Innanzitutto, non esiste un “Bonus Terzo Figlio” automatico: si parla di un insieme di misure che favoriscono le famiglie numerose. Tra queste, la Carta Nuovi Nati prevede 1.000 euro una tantum per ogni bambino nato o entrato in famiglia con affido o adozione dal 1° gennaio 2025. Serve un ISEE minorenni ≤ 40.000 euro e la domanda va presentata entro 120 giorni dalla nascita.
Il pilastro resta l’Assegno Unico: l’importo base va da 203,80 euro/mese per ISEE fino a 17.468,51 euro a 58,30 euro per ISEE alto o assente. Dal terzo figlio in poi ci sono maggiorazioni per nuclei numerosi, famiglie con quattro o più figli, genitori lavoratori, madri under 21 e bimbi piccoli.

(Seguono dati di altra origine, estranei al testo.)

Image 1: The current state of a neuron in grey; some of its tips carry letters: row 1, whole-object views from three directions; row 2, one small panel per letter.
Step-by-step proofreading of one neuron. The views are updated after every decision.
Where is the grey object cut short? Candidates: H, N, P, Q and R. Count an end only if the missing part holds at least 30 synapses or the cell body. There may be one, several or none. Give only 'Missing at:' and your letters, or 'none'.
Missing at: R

Senza ISEE aggiornato, l’INPS eroga l’importo minimo, ma presentando la DSU entro giugno si ottengono ricalcolo e arretrati.
Il Bonus Mamme non è un bonifico, ma uno sgravio contributivo: 60 euro al mese fino a 720 euro annui, per lavoratrici con almeno due figli e reddito fino a 40.000 euro, fino al 10° compleanno del figlio più piccolo o fino ai 18 anni se i figli sono tre o più.
Il Bonus Nido dipende da ISEE e anno di nascita, non dall’ordine dei figli, e va aggiornato ogni anno allegando la prova di pagamento della retta.
Infine, il fantomatico bonus da 48.000 euro non esiste: è solo una stima teorica dei sostegni complessivi nel tempo. Alcune province autonome, come Trento e Bolzano, hanno invece bonus locali più generosi, separati dalle misure nazionali.
In sintesi: nessun assegno unico per il terzo figlio, ma una serie di strumenti concreti se richiesti nei tempi giusti e con ISEE aggiornato. Conoscere regole e scadenze fa davvero la differenza per le famiglie numerose.